■ **Selected text**:
------------------------------
[Date Prev][Date Next][Thread Prev][Thread Next][Date Index][Thread Index]

all tests setup - revised




This vesrion contains the additional 3 test performed on Star on Oct 5th.

Below is a summary of the tests we ran BNL.  Each test has a summary
of the setup followed by comments about the outcome.  The comments
include some preliminary observations that need to be confirmed by
the logs.

All the logs, queries and other info collected for each run are in 
directories /grandch/u/GCA/bin/RUN_TEST/results and
/grandch/u/GCA/bin/phenix/results, for star and phenix
correspondingly.  

The setup summary uses the following notation:

Fed: means which federation the test was run on, star or phenix.

SII/UC/STAF: means whether the test was run om the User Code simulator (SII),
the user code (UC) which includes the event iterators and Objectivity,
and STAF means running an analysis program on STAF.

Cache size: is the test cache size selected to reflect a scale down
in the ratio of the expected real data to the amount of simulation
data available at the time of the test.

Query: specifies which query was run; the query is found in the
corrsponding results directory.
------------------------------
■ **Supplied information**:
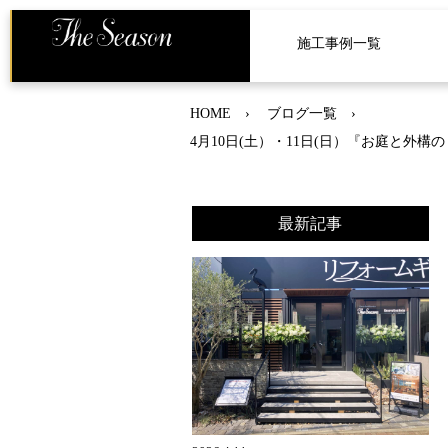
施工事例一覧
HOME
ブログ一覧
4月10日(土）・11日(日）『お庭と
最新記事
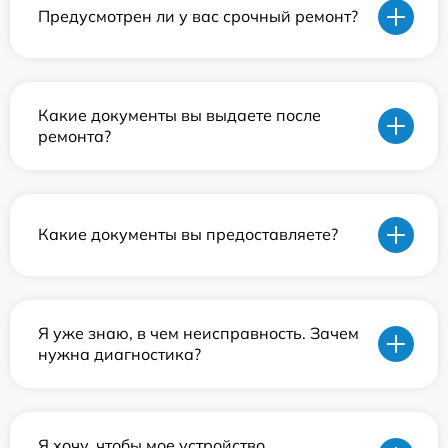
Предусмотрен ли у вас срочный ремонт?
Какие документы вы выдаете после
ремонта?
Какие документы вы предоставляете?
Я уже знаю, в чем неисправность. Зачем
нужна диагностика?
Я хочу, чтобы мое устройство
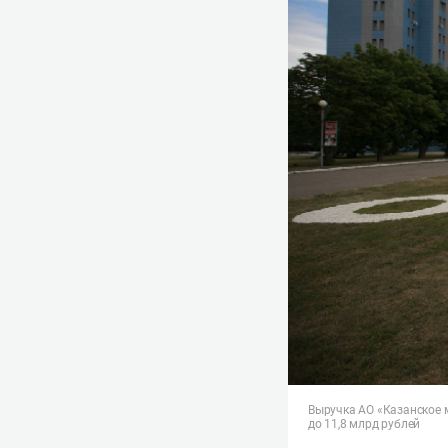
Выручка АО «Казанское м
до 11,8 млрд рублей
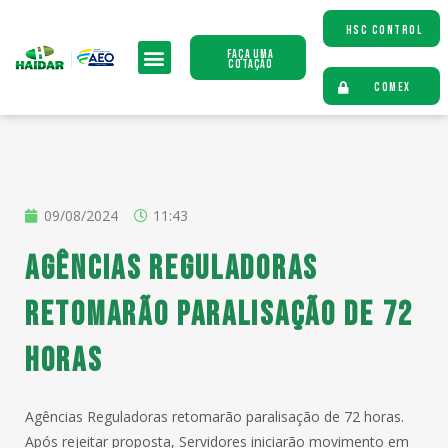
HSC CONTROL
Faça uma
Cotação
COMEX
09/08/2024
11:43
Agências Reguladoras
retomarão paralisação de 72
horas
Agências Reguladoras retomarão paralisação de 72 horas.
Após rejeitar proposta, Servidores iniciarão movimento em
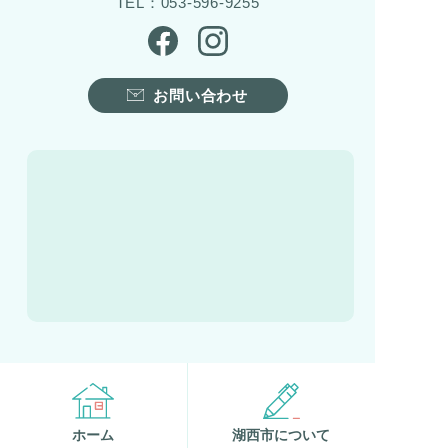
TEL：053-596-9255
お問い合わせ
ホーム
湖西市について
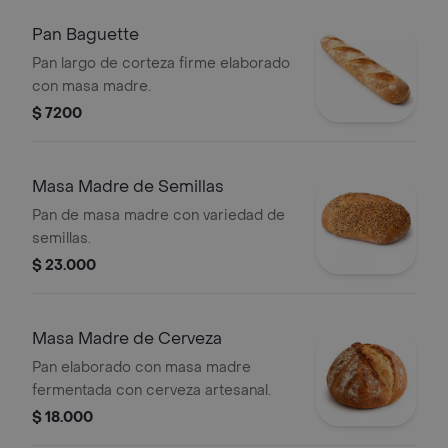
Pan Baguette
Pan largo de corteza firme elaborado
con masa madre.
$ 7200
Masa Madre de Semillas
Pan de masa madre con variedad de
semillas.
$ 23.000
Masa Madre de Cerveza
Pan elaborado con masa madre
fermentada con cerveza artesanal.
$ 18.000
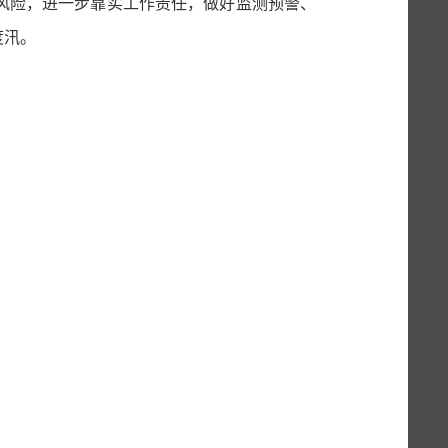
风险，
进一步靠
实
工作
责任，
做好监测预警、
度汛。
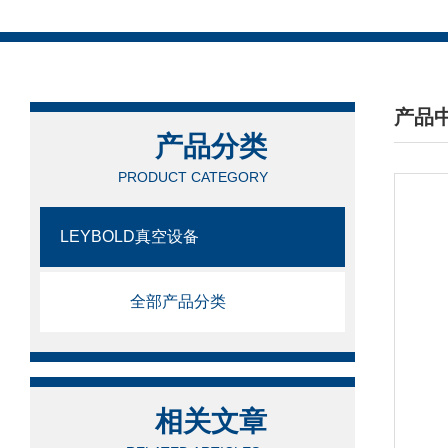
产品
产品分类
/ PRO
PRODUCT CATEGORY
LEYBOLD真空设备
全部产品分类
相关文章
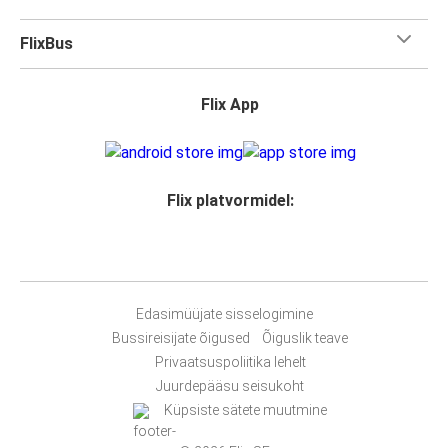
FlixBus
Flix App
Flix platvormidel:
Edasimüüjate sisselogimine
Bussireisijate õigused
Õiguslik teave
Privaatsuspoliitika lehelt
Juurdepääsu seisukoht
Küpsiste sätete muutmine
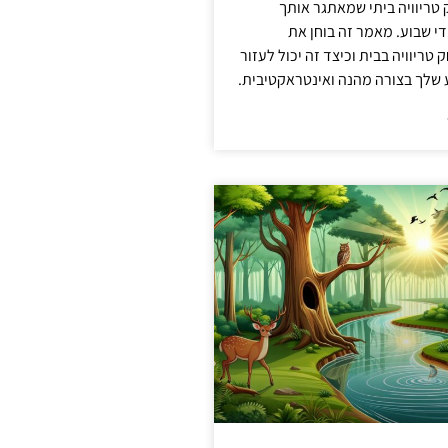
ריוויה ביתי שמאתגר אותך
 שבוע. מאמר זה בוחן את
טריוויה בבית וכיצד זה יכול לעזור
שלך בצורה מהנה ואינטראקטיבית.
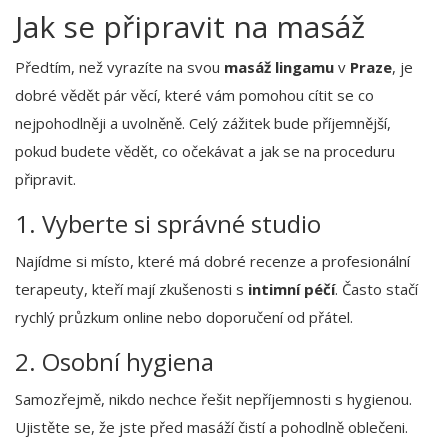
Jak se připravit na masáž
Předtím, než vyrazíte na svou
masáž lingamu
v
Praze
, je
dobré vědět pár věcí, které vám pomohou cítit se co
nejpohodlněji a uvolněně. Celý zážitek bude příjemnější,
pokud budete vědět, co očekávat a jak se na proceduru
připravit.
1. Vyberte si správné studio
Najídme si místo, které má dobré recenze a profesionální
terapeuty, kteří mají zkušenosti s
intimní péčí
. Často stačí
rychlý průzkum online nebo doporučení od přátel.
2. Osobní hygiena
Samozřejmě, nikdo nechce řešit nepříjemnosti s hygienou.
Ujistěte se, že jste před masáží čistí a pohodlně oblečeni.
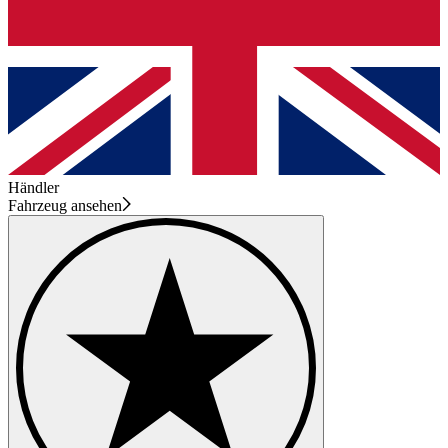
Händler
Fahrzeug ansehen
------------------------------
■ **Problems and tasks**:
- A) Answer these questions about the test summary:
(i) On what date were the additional 3 tests performed on Star?
(ii) Which directory holds the results for phenix?
(iii) In the setup notation, what does SII refer to?
- B) Set down the lines of the listing from the line with "Pan Baguette" to the line with "Küpsiste sätete muutmine", including both, and leave the pictures out.
The test summary and the listing are unrelated to each other.

■ **List of solutions**:
- A)
(i) Oct 5th.
(ii) /grandch/u/GCA/bin/phenix/results.
(iii) The User Code simulator.

- B)
Pan Baguette
Pan largo de corteza firme elaborado
con masa madre.
$ 7200
Masa Madre de Semillas
Pan de masa madre con variedad de
semillas.
$ 23.000
Masa Madre de Cerveza
Pan elaborado con masa madre
fermentada con cerveza artesanal.
$ 18.000
风险，
进一步靠
实
工作
责任，
做好监测预警、
度汛。
产品
产品分类
/ PRO
PRODUCT CATEGORY
LEYBOLD真空设备
全部产品分类
相关文章
FlixBus
Flix App
Flix platvormidel:
Edasimüüjate sisselogimine
Bussireisijate õigused
Õiguslik teave
Privaatsuspoliitika lehelt
Juurdepääsu seisukoht
Küpsiste sätete muutmine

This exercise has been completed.